Paul Goble
Staunton, Nov. 3 – Seventy-eight years ago this week, Stalin pulled more than 50,000 Soviet troops off the front lines in the war against Germany in order to deport 70,000 Karachays, a Turkic people he accused of collaboration despite the fact that many members of that nationality were serving in the ranks of the Red Army.
The Karachays thus became the first of a long line of nations in the North Caucasus who felt Stalin’s wrath, and this year, Kady Haji Khalkevchev, one of their number, reflected on the similarities and differences between the evil the Soviet Union was fighting against the evil it was inflicting (idelreal.org/a/31541282.html).
“The ideologies” of the two totalitarian regimes “were similar,” the Karachay activist says, “but there was a difference in their purpose.
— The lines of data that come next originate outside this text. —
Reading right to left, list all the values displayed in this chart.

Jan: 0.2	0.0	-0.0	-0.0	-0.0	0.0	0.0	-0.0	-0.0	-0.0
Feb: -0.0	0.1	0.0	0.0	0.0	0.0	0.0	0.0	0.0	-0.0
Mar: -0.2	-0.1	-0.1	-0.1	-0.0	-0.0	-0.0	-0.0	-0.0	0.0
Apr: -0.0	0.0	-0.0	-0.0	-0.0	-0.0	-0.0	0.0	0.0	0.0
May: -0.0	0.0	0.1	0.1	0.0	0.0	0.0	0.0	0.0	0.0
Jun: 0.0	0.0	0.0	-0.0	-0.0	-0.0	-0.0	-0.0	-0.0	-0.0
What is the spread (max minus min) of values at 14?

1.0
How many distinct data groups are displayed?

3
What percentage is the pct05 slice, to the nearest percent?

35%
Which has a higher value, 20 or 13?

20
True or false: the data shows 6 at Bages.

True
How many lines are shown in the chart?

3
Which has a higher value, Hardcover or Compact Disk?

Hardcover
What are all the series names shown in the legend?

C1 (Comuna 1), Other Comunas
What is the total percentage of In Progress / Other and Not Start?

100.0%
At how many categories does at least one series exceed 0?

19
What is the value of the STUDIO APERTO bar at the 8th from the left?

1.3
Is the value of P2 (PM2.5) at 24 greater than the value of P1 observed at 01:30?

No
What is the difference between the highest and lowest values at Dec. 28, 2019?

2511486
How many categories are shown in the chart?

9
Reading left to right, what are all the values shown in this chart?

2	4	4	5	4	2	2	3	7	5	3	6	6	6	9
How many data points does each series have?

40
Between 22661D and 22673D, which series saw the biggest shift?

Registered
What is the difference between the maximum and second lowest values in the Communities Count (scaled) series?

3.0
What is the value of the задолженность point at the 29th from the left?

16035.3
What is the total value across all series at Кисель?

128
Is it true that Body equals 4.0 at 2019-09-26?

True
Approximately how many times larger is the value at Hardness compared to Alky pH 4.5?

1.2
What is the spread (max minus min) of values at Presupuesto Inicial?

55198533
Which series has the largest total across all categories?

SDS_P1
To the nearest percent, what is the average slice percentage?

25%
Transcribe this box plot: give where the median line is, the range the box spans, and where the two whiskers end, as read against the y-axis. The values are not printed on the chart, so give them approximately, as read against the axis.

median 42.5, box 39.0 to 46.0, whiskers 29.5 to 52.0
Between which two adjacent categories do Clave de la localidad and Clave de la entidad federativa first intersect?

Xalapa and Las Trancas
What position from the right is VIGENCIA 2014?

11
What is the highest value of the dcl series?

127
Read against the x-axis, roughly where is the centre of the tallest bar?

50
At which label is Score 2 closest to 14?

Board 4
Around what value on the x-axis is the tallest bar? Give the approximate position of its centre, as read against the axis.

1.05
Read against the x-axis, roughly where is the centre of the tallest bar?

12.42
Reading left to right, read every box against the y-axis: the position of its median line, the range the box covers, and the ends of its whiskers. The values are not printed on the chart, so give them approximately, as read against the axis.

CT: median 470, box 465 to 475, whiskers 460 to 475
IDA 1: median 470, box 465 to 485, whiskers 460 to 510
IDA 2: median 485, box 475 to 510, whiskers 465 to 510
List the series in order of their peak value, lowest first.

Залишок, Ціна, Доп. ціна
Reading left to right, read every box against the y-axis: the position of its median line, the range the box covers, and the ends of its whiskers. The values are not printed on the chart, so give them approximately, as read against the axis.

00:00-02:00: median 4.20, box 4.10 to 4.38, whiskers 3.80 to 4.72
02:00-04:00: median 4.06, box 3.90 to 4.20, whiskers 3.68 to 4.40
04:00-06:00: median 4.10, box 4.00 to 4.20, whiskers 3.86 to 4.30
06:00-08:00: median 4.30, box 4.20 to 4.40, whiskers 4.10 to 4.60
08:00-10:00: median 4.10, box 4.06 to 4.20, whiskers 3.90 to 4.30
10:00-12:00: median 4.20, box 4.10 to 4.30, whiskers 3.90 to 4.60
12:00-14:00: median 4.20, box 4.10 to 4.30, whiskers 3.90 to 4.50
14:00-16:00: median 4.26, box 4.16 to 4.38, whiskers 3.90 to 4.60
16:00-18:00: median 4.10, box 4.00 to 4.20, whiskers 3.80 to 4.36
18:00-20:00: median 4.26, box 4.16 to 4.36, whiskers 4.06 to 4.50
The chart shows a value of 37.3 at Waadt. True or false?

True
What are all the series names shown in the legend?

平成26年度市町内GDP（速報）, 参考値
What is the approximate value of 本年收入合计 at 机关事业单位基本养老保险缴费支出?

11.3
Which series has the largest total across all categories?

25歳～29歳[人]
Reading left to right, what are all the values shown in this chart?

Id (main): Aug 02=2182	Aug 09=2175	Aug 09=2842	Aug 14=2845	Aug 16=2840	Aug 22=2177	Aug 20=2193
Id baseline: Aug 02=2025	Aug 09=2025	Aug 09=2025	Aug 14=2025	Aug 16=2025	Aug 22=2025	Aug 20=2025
In the first case [the Nazi regime], all peoples were subjected to repression except their own; but in the second [the Soviet regime], like Ouroboros, the regime destroyed the peoples of their own country in the midst of a war with the enemy to carry out elaborate ethnographic fantasies of a diseased brain.”
Khalkevchev calls for renewing the work of the Commission for the Rehabilitation of the Karachay People that had existed in the Karachayevo-Cherkessia Republic government until 2009 to address the steps needed to cure the wounds from which the Karachays and other peoples of the Caucasus still suffer.
Among these wounds are not only the physical and psychological ones and the incomplete restitution of property but also Moscow’s artificial division of peoples who speak the same language, the Karachays and the Balkars and the Circassians and Kabardins, into separate but binational republics.
Not surprisingly, other victims of the same Soviet policy have expressed empathy for what the Karachays have been subjected to and say that these recollections are only uniting them in their common struggle to overcome this past (fortanga.org/2021/11/u-nashih-narodov-shozhaya-istoriya-sovet-tejpov-ingushetii-vyrazil-solidarnost-v-den-skorbi-karachaevczev/).